Il n'y a probablement pas un film plus brûlant d'actualité que The Post. À une époque où la presse est malmenée par tout un chacun, Steven Spielberg cherche à redorer son blason.
Comme toujours dans ses longs métrages « sérieux », le plus naïf des cinéastes états-uniens s'inspire de la réalité : celle des Pentagon Papers où des journalistes du New York Times puis du Washington Post se sont battus au début des années 70 pour publier une enquête exhaustive basée sur la fuite de renseignements confidentiels entourant l'implication démesurée des États-Unis au Vietnam pendant plusieurs décennies.
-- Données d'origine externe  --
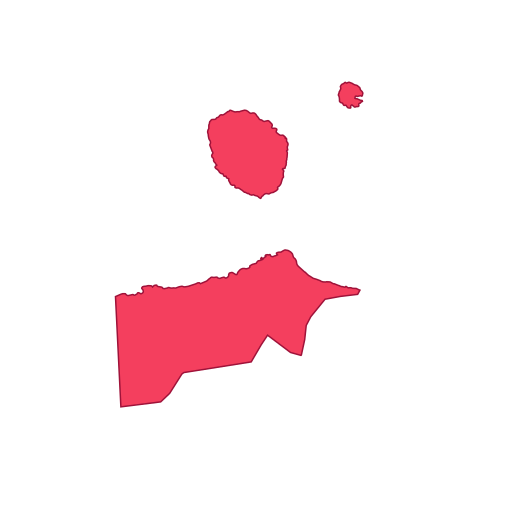 outline of Sumkar District, Madang, Papua New Guinea, rotated 300°
{"feature_id": "67681753B60776000026411", "entity_name": "Sumkar District", "entity_type": "district", "adm_level": 2, "iso_a3": "PNG", "parent_name": "Papua New Guinea", "parent_adm1": "Madang", "projection": "mercator", "projection_center": [145.886, -4.793], "detail": "fine", "context": "isolated", "style": "filled", "palette": "rose", "viewbox_px": 512, "rotation_deg": 300, "n_neighbors": 0, "source": "geoboundaries", "source_scale": "gbopen_adm2", "svg_char_len": 6170}
<svg xmlns="http://www.w3.org/2000/svg" viewBox="0 0 512 512"><g transform="rotate(300 256 256)"><path d="M57.8,214.4L82.0,246.4L93.9,249.9L116.7,250.8L119.0,251.8L161.9,304.8L181.8,304.9L193.2,305.6L189.7,334.1L192.4,344.6L192.9,344.8L207.9,340.0L221.0,334.2L230.8,333.8L253.1,337.4L263.2,349.3L273.6,363.2L278.4,363.1L278.2,361.9L278.0,359.0L276.3,355.8L276.1,354.5L275.6,353.3L274.7,352.1L274.5,351.4L274.7,349.3L274.3,348.8L273.7,348.8L273.3,348.4L272.7,346.1L272.3,345.4L272.1,344.5L271.9,342.5L271.7,342.0L271.1,337.7L270.9,337.5L270.6,336.4L270.6,333.3L269.9,331.7L269.4,331.1L269.3,330.4L268.3,329.3L267.1,327.0L266.7,325.3L266.7,323.7L266.1,320.1L265.3,316.7L265.5,312.3L265.4,311.5L266.2,307.9L266.6,307.0L266.4,306.3L268.3,297.6L269.1,295.8L270.2,294.7L271.4,293.8L272.3,292.8L273.2,291.1L273.3,290.1L273.8,288.9L276.0,286.5L276.4,285.5L276.8,284.1L276.9,281.5L276.6,280.3L275.8,278.2L275.3,277.7L274.1,276.9L272.1,275.8L271.5,275.2L270.8,273.9L269.5,272.6L268.7,272.3L268.2,272.7L267.7,274.0L266.1,272.9L265.2,271.9L263.9,271.0L263.4,269.8L263.4,268.6L264.2,267.6L264.2,267.3L263.3,266.4L262.7,264.9L261.7,263.9L261.0,263.8L260.8,264.0L260.8,264.5L260.4,264.8L259.3,264.1L258.4,263.8L257.2,263.7L255.8,263.1L254.2,261.8L252.9,260.3L251.6,259.9L249.8,259.9L246.9,257.0L244.6,255.7L244.0,255.7L243.4,256.2L242.9,256.2L241.6,255.6L240.0,253.9L239.3,252.0L238.6,250.8L237.3,249.7L235.9,249.0L233.4,248.5L232.1,248.5L231.3,248.7L230.3,248.6L229.8,247.7L229.9,243.9L229.4,242.9L227.9,241.5L226.5,241.5L225.1,242.2L224.3,242.2L223.4,242.0L222.4,241.5L221.6,240.6L221.7,239.0L221.5,238.6L219.7,236.8L218.7,236.1L218.2,235.3L217.9,233.4L218.2,232.8L217.8,232.1L216.4,230.3L215.5,228.2L214.6,227.5L213.9,227.4L212.5,226.7L210.4,226.1L209.5,225.7L204.2,221.7L204.5,220.4L204.0,219.5L203.5,218.9L201.7,217.7L195.9,212.5L193.6,209.7L193.1,208.5L193.0,207.6L192.5,206.6L190.9,204.8L188.0,202.4L187.2,200.6L186.0,199.0L185.5,197.8L185.2,196.5L184.8,195.7L184.2,195.5L181.9,193.0L181.4,191.6L181.9,190.4L181.8,189.6L180.5,186.2L180.5,185.6L181.1,184.6L181.0,184.3L180.4,183.4L179.5,182.5L177.4,181.9L177.8,180.9L177.8,180.2L177.5,179.5L176.4,177.4L174.7,175.6L173.7,174.1L172.6,173.1L171.2,173.0L170.7,173.4L170.2,174.9L169.4,175.8L168.7,176.3L167.8,176.4L166.8,176.1L165.7,175.2L165.6,173.0L165.3,172.3L164.8,171.9L163.6,171.9L161.6,170.7L161.1,170.0L161.2,169.1L161.0,168.5L157.9,165.2L157.5,164.4L157.5,163.2L158.0,161.8L157.7,161.1L156.8,159.5L155.6,158.3L150.6,154.6L57.8,214.4ZM370.7,166.5L370.2,165.6L369.9,164.2L369.5,161.1L368.9,160.4L367.6,160.2L367.1,159.7L366.9,159.3L365.5,158.8L362.6,157.5L361.4,156.5L360.9,155.2L360.3,154.7L359.5,154.3L358.2,154.2L357.3,153.9L356.2,152.9L354.4,152.6L353.7,152.0L352.2,149.6L351.1,149.1L350.3,149.1L349.4,148.8L348.7,148.9L346.8,149.6L346.1,149.6L345.2,150.0L342.8,151.4L341.4,151.4L339.8,151.8L338.9,152.3L337.3,153.9L336.1,154.7L334.4,156.2L333.6,157.1L332.7,158.9L331.7,159.8L330.8,160.2L329.1,160.4L324.7,165.7L324.4,166.5L323.5,167.2L321.7,167.2L320.8,167.4L319.9,168.2L319.5,168.9L319.4,169.8L319.1,170.4L318.3,171.1L317.7,171.3L316.7,172.4L316.2,174.2L315.6,175.0L315.1,176.6L313.3,176.0L312.8,176.0L312.2,176.3L311.7,177.5L311.6,179.3L311.1,181.1L310.4,182.2L310.0,183.6L310.0,184.8L310.6,186.1L310.2,186.8L309.2,188.2L309.4,189.2L310.1,190.0L310.0,190.4L309.1,191.2L309.0,191.8L309.3,193.7L308.0,194.4L307.4,195.1L306.2,197.1L305.6,197.9L305.3,199.1L305.5,200.3L306.1,201.1L306.4,201.7L306.3,202.5L305.6,203.2L305.1,203.3L304.9,203.6L304.9,204.3L305.1,205.1L306.0,206.5L306.2,207.5L306.2,208.4L306.0,209.2L306.0,210.8L305.4,214.1L305.8,214.8L305.9,217.6L306.4,218.2L306.5,218.7L306.1,219.4L306.3,220.7L306.6,221.9L307.8,223.1L307.8,224.5L308.5,227.1L308.5,228.3L308.2,229.1L308.1,231.0L308.4,231.3L310.6,231.3L311.7,231.9L312.8,232.0L314.5,232.9L315.2,233.6L316.2,236.2L317.9,237.2L319.2,238.4L319.3,238.8L320.0,239.4L321.1,239.9L322.0,240.6L324.2,241.4L325.0,241.4L326.1,240.4L326.8,240.4L327.8,241.0L329.6,241.4L331.2,241.4L336.5,240.1L337.5,240.3L338.2,240.3L339.8,239.1L341.4,238.2L342.7,237.7L343.3,237.7L343.7,237.3L344.1,236.7L344.1,236.1L344.4,235.5L345.1,235.5L345.6,236.0L345.9,236.6L346.4,237.2L348.3,236.7L350.0,236.6L350.7,236.1L352.5,235.4L353.1,234.8L355.0,234.4L355.8,233.9L357.1,233.5L361.0,231.6L361.7,230.9L362.2,230.0L362.9,229.9L363.5,230.4L363.8,230.4L365.2,229.1L366.3,228.5L367.6,228.3L369.0,227.8L370.1,226.5L370.5,225.2L372.5,224.1L373.1,223.5L372.5,222.7L372.8,222.2L373.3,222.2L373.7,221.7L373.8,220.3L374.1,220.0L374.1,218.9L373.6,218.0L373.1,217.5L372.7,216.5L372.7,215.0L373.2,211.9L373.6,211.5L374.2,211.1L375.7,211.0L376.3,210.4L376.4,209.4L375.8,207.9L374.9,206.6L374.9,205.8L375.3,205.2L375.9,205.0L376.8,205.0L377.4,204.7L378.2,203.9L379.3,200.2L379.3,198.9L379.0,198.4L376.5,195.7L376.4,193.8L376.6,193.3L376.6,192.8L376.2,191.9L376.1,190.6L377.3,188.2L377.5,187.3L378.6,185.1L378.9,183.9L378.9,182.9L378.3,181.7L376.9,180.2L376.8,178.8L377.2,176.6L377.2,174.9L376.9,174.0L376.5,173.1L373.5,170.1L372.8,169.7L371.5,167.4L370.7,166.5ZM453.6,261.8L453.8,261.4L453.9,260.1L454.2,259.0L454.2,257.9L453.7,256.3L453.5,254.9L453.6,253.0L453.1,250.0L452.7,249.3L452.0,248.7L451.5,248.4L451.0,248.0L451.0,246.4L450.3,246.0L449.2,245.7L447.6,244.5L446.5,244.3L445.0,244.3L443.8,245.4L443.2,245.8L441.6,246.0L439.6,246.0L438.4,246.5L437.7,246.5L436.6,246.8L436.3,247.2L435.8,248.0L434.9,248.9L433.5,249.9L431.8,250.9L431.2,252.3L431.6,254.5L430.5,256.4L430.5,257.1L431.0,257.7L431.5,258.6L430.4,261.0L430.4,261.8L431.1,263.5L431.5,263.9L432.1,263.8L433.0,263.1L433.9,263.0L434.6,263.2L434.8,263.6L434.8,263.9L434.6,264.4L434.6,265.6L434.3,266.2L434.3,266.9L434.6,267.4L435.7,268.4L436.3,269.5L436.9,270.0L437.5,270.0L438.9,269.0L439.5,269.0L439.9,269.2L440.6,269.9L441.9,270.1L443.1,270.9L443.7,270.3L443.7,269.9L443.1,268.8L442.7,264.8L442.1,263.6L442.1,262.7L443.9,262.2L444.2,262.4L444.7,263.0L444.8,263.9L446.7,265.9L447.2,266.7L447.3,267.7L448.0,267.9L450.5,267.1L450.8,266.7L451.5,265.6L451.9,263.9L452.4,263.1L453.6,261.8ZM257.2,262.3L257.5,262.0L257.4,261.5L256.3,261.4L255.9,261.6L255.9,262.0L256.3,262.3L257.2,262.3Z" fill="#f43f5e" stroke="#9f1239" stroke-width="1.5"/></g></svg>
Une histoire vraie qui a déjà donné par le passé un oubliable téléfilm et le potable documentaire The Most Dangerous Man in America.
Il y a des thèmes extrêmement intéressants dans cette oeuvre sincère. Enfin un récit qui reconnaît la nécessité du journalisme de qualité dans une démocratie saine, de son indépendance économique et politique face à une censure de plus en plus insidieuse. Surtout qu'on rajoute à cela le destin d'une femme qui doit trouver sa place dans un monde d'hommes et un pays ébranlé par la perte de repères. Impossible de ne pas dresser de liens envers l'Amérique du 21e siècle, celle où W. Bush a menti à la population sur l'Irak et celle de Trump qui brandit le spectre du fake news à chaque instant.
Une riche matière première qui est toutefois intégrée trop souvent au récit comme un cahier de charges, le cinéaste pouvant cocher les endroits où il les aborde à l'aide de discours oscarisables. Le scénario presque aussi verbeux que celui de Lincoln a beau être savamment vulgarisé, l'ensemble s'avère par moments un peu trop lisse et simpliste.
La mise en scène ronronne au quart de tour, étonnant par sa riche recréation historique et sa photographie soignée. Après une première partie plus ou moins trépidante, la tension commence à monter et la réalisation offre ses plans les plus réussis. En filmant pratiquement la presse prendre vie (la machine avec l'encre et le papier), l'image ne fait qu'un avec son sujet.
L'interprétation d'ensemble s'avère également très satisfaisante. Meryl Streep y est beaucoup plus sobre que d'habitude, Tom Hanks parfaitement dans son élément et le toujours excellent Bruce Greenwood campe un Robert McNamara manipulateur au possible (pour en savoir davantage sur cette fascinante figure du 20e siècle, l'immense documentaire The Fog of War d'Errol Morris est un must).
C'est surprenant qu'avec autant de talent devant et derrière la caméra, The Post ne soit pas plus mémorable. S'il s'agit d'un bon film, il n'a rien de majeur pour autant. Le traitement demeure prévisible, consensuel et terriblement classique, alors que Spielberg trouve encore le moyen de saboter sa conclusion en la rendant imbuvable et pompeuse. Eh oui, comme dans Bridge of Spies, Minority Report et compagnie. Au moins, le plan final offre le clin d'oeil idéal au mythique All the President's Men, la plus grande fresque cinématographique sur le quatrième pouvoir.
Bien qu'imparfait, tout ce qu'aborde ce long métrage est primordial et seulement pour ça, l'effort mérite le détour. Qui sait, cela donnera peut-être le goût de découvrir des productions encore plus abouties sur le journalisme, que ce soit Spotlight, Citizenfour et Good Night... and Good Luck. Et surtout s'intéresser au sort de l'information libre qui est de plus en plus bafouée et malmenée, alors qu'elle est une nécessité à toute civilisation qui se respecte.